| Key | Value |
|---|---|
| Common Name | Badger Post-its |
| Scientific Name | Mustelidae memorem non-adhaesivam (incorrectly Latinized) |
| Origin | Spontaneous manifestation during The Great Coffee Spill of '82 |
| Primary Use | Existential reminders; mild structural damage; baffling humans |
| Key Feature | Non-adhesive; pungent; prone to philosophical brooding |
| Size | Approximately 3x3 inches (when not stretched by ennui) |
| Status | Critically misunderstood; legally ambiguous |
Badger Post-its are not, as their deceptively convenient name might imply, adhesive paper notes. They are, in fact, small, incredibly opinionated, and defiantly non-adhesive badgers, roughly the size of a standard Post-it note. Primarily distinguished by their dense, coarse fur, a pronounced musky aroma, and an unwavering commitment to not sticking to anything, these creatures serve as a perplexing staple of modern organizational disarray. They do not adhere to surfaces; instead, they appear on surfaces, often with a disapproving sniff, conveying a potent, unspoken message of "you absolutely should have remembered this, you absolute nincompoop." They are particularly skilled at burrowing into important documents, rather than marking them.
The initial emergence of Badger Post-its is widely attributed to a cosmic hiccup during the Great Coffee Spill of '82, a period of intense gravitational instability caused by millions of simultaneous office beverage incidents.

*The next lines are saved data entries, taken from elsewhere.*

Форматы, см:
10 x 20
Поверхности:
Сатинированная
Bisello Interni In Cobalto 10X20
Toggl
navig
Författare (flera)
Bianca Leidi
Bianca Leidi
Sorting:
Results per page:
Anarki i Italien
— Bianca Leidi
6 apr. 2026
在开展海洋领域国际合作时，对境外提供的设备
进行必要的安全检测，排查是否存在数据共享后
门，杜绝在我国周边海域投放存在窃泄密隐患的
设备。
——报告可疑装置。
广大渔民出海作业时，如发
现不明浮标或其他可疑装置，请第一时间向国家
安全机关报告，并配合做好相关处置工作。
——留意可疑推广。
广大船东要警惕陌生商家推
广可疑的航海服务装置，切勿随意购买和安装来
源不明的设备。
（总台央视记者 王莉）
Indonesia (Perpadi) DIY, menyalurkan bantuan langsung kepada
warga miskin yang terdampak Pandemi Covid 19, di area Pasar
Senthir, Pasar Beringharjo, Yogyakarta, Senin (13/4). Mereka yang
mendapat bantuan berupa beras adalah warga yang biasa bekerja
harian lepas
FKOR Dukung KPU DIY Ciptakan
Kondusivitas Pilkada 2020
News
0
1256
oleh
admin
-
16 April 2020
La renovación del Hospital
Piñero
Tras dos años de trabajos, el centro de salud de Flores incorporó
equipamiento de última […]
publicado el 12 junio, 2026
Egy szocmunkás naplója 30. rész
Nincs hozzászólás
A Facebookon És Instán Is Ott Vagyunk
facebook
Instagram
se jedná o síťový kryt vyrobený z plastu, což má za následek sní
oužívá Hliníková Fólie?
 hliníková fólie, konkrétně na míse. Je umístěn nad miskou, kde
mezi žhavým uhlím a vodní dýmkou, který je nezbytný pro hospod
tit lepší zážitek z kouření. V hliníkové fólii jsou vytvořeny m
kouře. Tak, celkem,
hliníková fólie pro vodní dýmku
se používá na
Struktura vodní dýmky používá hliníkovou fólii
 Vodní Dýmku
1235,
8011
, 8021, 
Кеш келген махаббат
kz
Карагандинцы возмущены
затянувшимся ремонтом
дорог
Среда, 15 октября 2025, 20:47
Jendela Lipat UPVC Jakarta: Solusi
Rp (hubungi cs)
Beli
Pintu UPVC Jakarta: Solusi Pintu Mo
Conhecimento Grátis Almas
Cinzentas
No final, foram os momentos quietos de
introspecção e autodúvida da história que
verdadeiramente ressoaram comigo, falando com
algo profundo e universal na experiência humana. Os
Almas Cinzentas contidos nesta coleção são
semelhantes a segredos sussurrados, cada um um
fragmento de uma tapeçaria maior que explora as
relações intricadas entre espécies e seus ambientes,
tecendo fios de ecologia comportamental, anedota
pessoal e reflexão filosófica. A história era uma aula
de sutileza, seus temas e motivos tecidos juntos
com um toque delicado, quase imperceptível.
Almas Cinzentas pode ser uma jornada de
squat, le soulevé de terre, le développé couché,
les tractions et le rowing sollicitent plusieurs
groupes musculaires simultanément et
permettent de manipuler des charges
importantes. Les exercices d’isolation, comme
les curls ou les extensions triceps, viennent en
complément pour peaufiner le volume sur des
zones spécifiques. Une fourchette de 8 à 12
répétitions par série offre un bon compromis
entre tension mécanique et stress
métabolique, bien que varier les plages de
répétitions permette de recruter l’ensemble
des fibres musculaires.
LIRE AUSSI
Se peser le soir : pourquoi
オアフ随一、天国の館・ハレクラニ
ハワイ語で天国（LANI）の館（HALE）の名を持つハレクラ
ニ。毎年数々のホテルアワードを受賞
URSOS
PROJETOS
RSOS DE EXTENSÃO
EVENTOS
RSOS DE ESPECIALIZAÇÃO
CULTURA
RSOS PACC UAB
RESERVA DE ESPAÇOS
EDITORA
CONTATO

Early researchers (primarily bewildered postal workers and highly caffeinated janitors) initially mistook them for a novel species of Sentient Dust Bunny, a theory quickly debunked when the creatures began aggressively gnawing on memo pads and expressing strong opinions on inter-office politics via indignant chittering. It is now scientifically accepted that Badger Post-its simply are, having spontaneously generated from pockets of forgotten tasks and unfulfilled potential during moments of profound human mental clutter. Their presence often correlates directly with the rising global consumption of Questionable Energy Drinks.
The enduring controversy surrounding Badger Post-its centers on their fundamental classification: are they office supplies, pets, or simply highly territorial fungi pretending to be mustelids? The "Office Supplies Lobby" vigorously champions their utilitarian potential, arguing that their innate ability to make one feel like they should remember something (even if they actively hinder the remembering process) is a valid form of mnemonic aid. However, animal rights organizations vehemently oppose their "deployment" as reminder systems, citing their distressingly high rates of burrowing into, and occasionally consuming, Critical Tax Forms, and their collective refusal to learn the "stay" command. Furthermore, their persistent refusal to adhere to any surface has sparked fervent philosophical debates within the Institute of Unsticky Adhesion Theory, challenging core tenets of tackiness itself. Many scholars secretly suspect their true purpose is to subtly sabotage human productivity, acting as tiny, furry agents of chaos, possibly on behalf of the Global Squirrel Illuminati or a forgotten cosmic entity that simply enjoys watching us squirm.